Exercise brief: Take each line of the material that includes "Kolkata" and copy it.

....

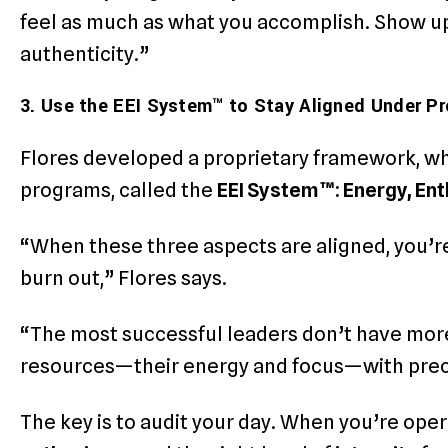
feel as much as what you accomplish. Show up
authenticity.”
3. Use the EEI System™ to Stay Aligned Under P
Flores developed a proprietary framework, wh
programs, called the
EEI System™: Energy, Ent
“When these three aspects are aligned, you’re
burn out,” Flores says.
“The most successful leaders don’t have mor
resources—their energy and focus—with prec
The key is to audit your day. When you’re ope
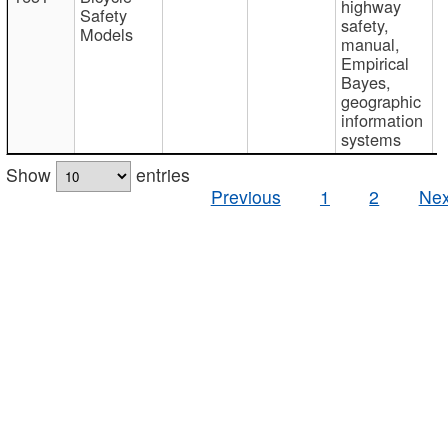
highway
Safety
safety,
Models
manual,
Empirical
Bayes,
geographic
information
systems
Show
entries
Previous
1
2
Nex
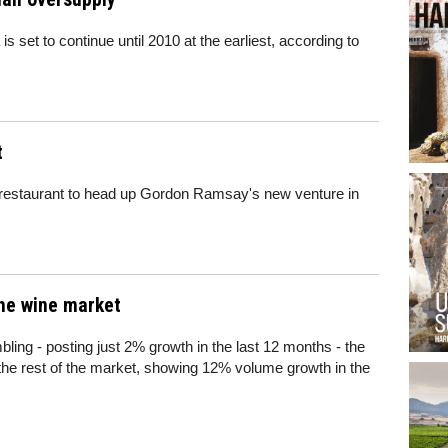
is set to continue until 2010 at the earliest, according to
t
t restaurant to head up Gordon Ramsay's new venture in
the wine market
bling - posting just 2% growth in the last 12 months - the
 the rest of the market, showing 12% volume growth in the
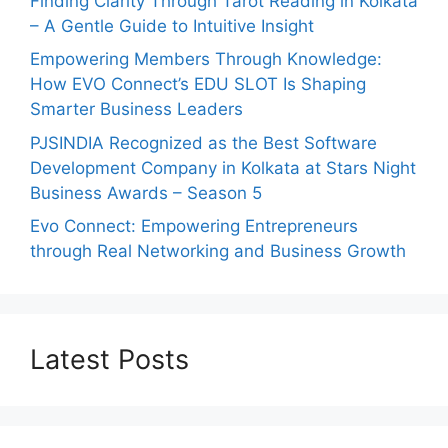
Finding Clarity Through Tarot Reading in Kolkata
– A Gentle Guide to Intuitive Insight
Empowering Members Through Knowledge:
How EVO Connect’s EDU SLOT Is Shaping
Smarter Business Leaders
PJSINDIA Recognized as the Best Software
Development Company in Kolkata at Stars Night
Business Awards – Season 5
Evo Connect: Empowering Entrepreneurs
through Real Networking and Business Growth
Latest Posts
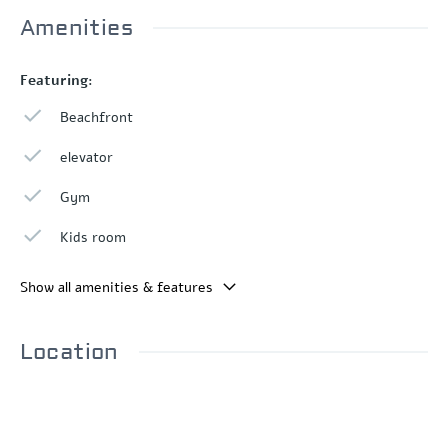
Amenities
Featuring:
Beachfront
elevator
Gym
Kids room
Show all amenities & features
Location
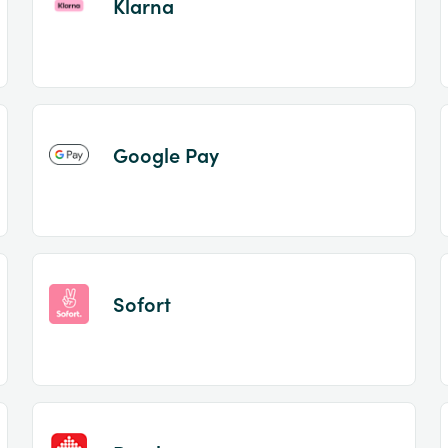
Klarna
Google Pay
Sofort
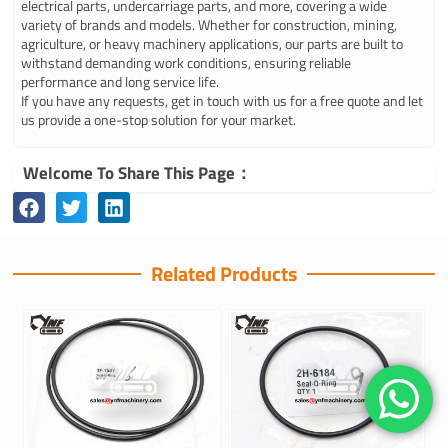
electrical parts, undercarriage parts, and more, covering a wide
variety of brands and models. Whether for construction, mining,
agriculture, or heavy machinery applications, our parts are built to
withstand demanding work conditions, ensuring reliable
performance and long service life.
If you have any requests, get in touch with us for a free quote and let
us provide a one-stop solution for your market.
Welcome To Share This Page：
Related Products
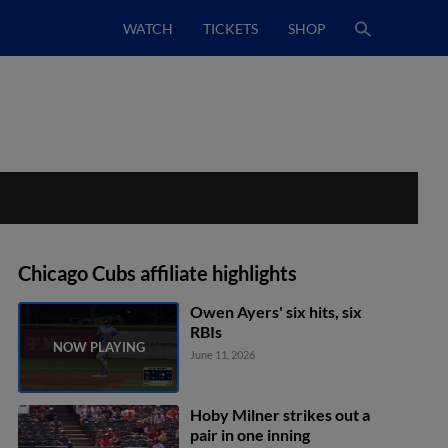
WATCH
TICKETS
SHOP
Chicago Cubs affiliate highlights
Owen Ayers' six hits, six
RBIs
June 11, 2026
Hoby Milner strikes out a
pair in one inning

....

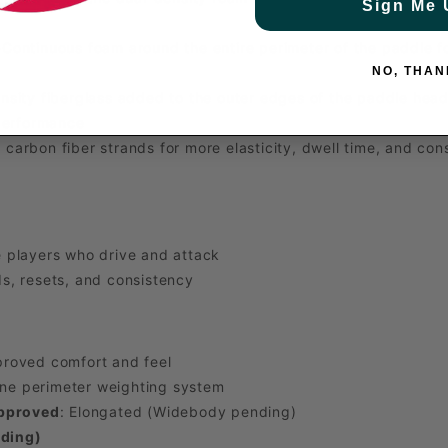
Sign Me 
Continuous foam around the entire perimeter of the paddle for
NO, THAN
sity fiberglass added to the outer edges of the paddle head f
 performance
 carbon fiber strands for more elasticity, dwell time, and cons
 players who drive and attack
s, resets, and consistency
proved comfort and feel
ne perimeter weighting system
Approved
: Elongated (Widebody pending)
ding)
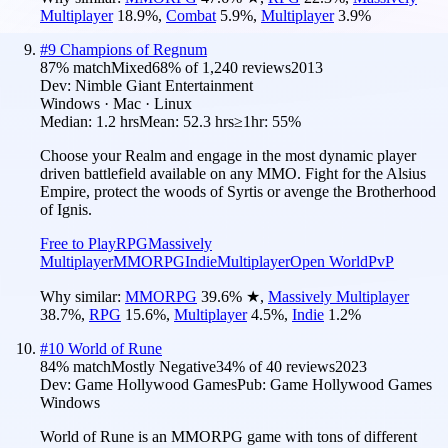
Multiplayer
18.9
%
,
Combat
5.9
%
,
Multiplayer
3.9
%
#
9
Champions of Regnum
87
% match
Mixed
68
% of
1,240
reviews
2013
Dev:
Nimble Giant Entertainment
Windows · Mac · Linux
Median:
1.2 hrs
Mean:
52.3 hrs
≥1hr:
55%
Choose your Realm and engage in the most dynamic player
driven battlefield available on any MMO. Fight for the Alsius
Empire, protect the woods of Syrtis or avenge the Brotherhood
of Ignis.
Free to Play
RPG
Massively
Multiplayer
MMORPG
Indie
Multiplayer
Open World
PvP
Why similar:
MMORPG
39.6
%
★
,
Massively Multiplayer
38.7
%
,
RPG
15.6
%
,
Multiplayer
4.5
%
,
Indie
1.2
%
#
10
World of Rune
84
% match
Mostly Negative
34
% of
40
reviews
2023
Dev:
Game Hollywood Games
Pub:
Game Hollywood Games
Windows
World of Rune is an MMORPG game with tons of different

....

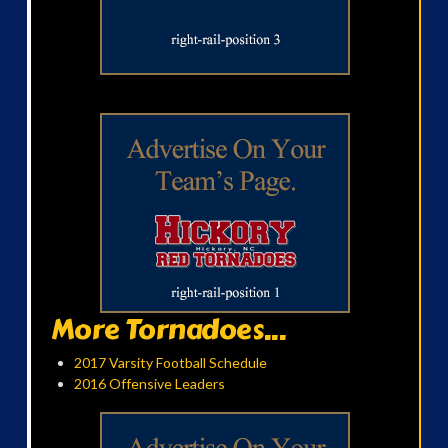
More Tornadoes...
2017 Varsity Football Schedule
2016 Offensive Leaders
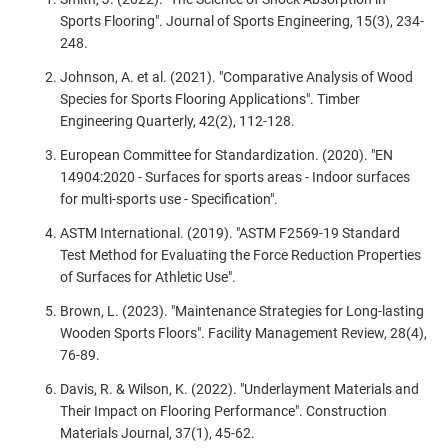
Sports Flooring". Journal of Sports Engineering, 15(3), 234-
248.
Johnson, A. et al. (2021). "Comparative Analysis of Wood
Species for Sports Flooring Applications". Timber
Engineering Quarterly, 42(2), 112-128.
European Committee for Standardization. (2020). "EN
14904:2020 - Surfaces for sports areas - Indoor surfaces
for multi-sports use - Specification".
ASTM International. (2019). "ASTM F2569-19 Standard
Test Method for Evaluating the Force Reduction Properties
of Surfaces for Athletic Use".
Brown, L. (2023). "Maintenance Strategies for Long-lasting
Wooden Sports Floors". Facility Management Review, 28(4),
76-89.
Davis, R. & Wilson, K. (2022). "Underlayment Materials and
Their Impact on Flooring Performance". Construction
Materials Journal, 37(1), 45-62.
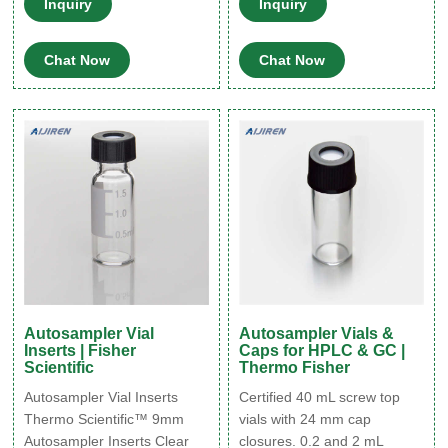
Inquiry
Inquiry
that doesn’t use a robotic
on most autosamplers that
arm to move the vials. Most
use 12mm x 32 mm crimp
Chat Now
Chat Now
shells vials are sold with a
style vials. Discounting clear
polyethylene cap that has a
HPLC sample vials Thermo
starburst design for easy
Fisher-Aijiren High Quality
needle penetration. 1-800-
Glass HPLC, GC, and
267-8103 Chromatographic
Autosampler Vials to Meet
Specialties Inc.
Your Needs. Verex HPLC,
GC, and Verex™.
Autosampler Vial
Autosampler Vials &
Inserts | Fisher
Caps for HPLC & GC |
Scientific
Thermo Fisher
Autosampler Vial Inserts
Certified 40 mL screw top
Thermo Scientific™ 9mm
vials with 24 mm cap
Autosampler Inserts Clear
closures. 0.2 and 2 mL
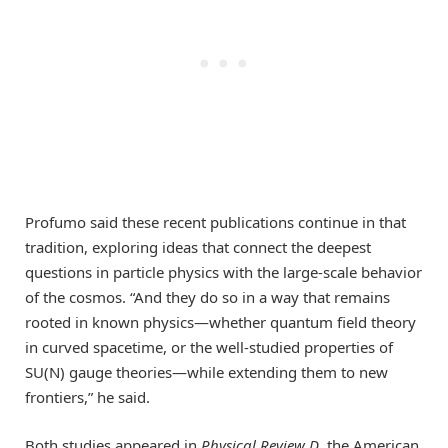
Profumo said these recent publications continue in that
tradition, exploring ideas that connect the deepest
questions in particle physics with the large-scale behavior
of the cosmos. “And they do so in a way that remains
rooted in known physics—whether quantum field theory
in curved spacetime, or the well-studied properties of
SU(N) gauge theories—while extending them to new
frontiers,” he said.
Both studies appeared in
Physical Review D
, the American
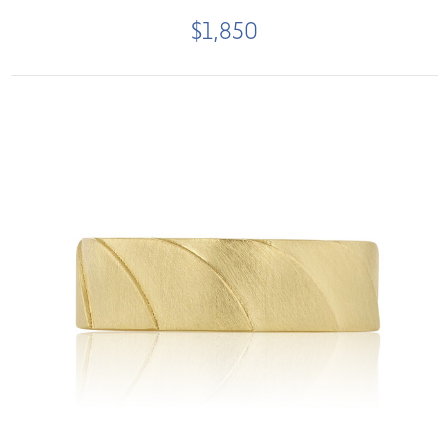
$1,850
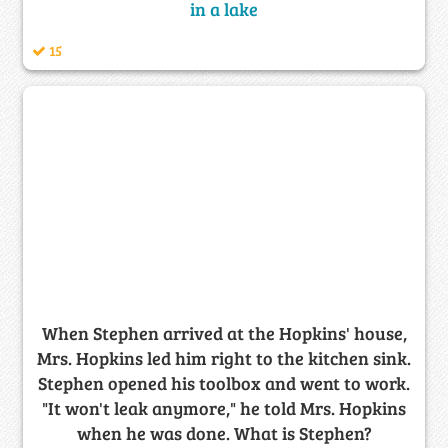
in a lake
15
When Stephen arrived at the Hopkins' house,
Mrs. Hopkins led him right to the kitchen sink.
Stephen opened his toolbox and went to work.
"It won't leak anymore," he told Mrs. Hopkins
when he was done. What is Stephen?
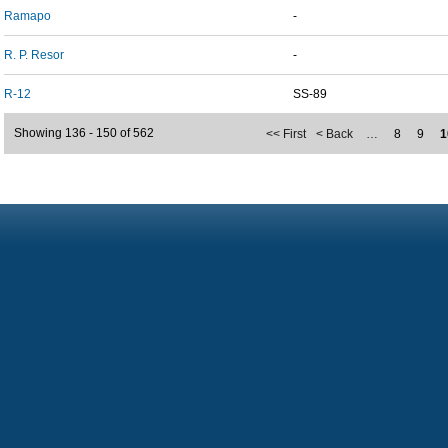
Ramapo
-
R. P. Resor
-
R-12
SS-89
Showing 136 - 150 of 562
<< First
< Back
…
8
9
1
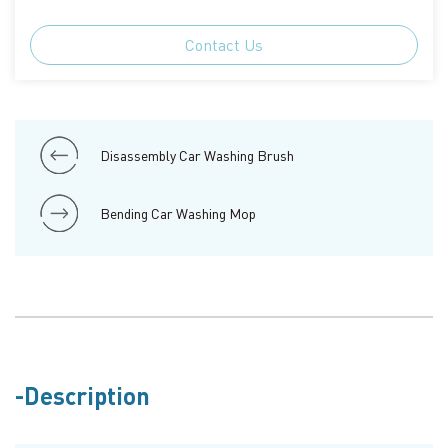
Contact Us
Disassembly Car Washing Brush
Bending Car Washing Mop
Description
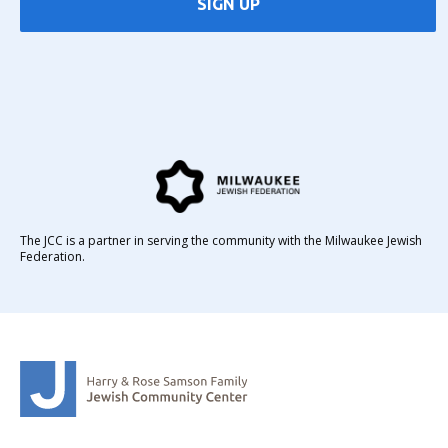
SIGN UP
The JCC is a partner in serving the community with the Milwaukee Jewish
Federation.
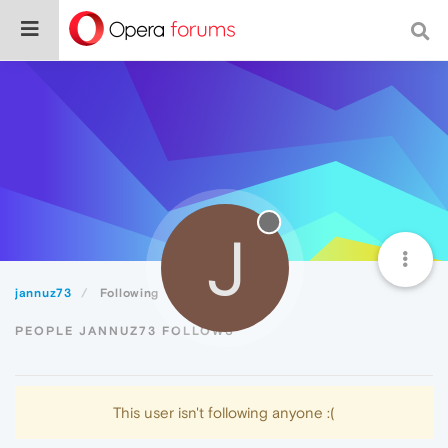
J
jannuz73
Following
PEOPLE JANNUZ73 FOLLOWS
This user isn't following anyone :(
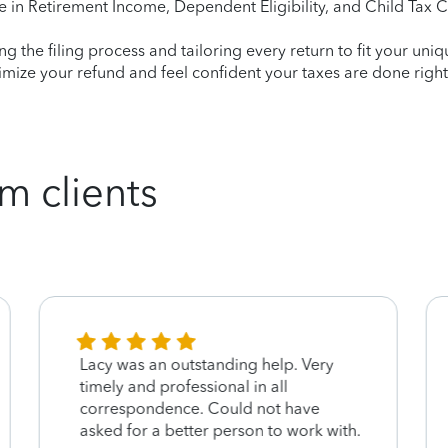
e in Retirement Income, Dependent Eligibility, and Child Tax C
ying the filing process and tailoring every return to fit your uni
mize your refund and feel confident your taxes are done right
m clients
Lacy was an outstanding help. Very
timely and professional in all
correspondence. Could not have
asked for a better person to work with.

....

Solution to this problem:
Finding Clarity Through Tarot Reading in Kolkata
Development Company in Kolkata at Stars Night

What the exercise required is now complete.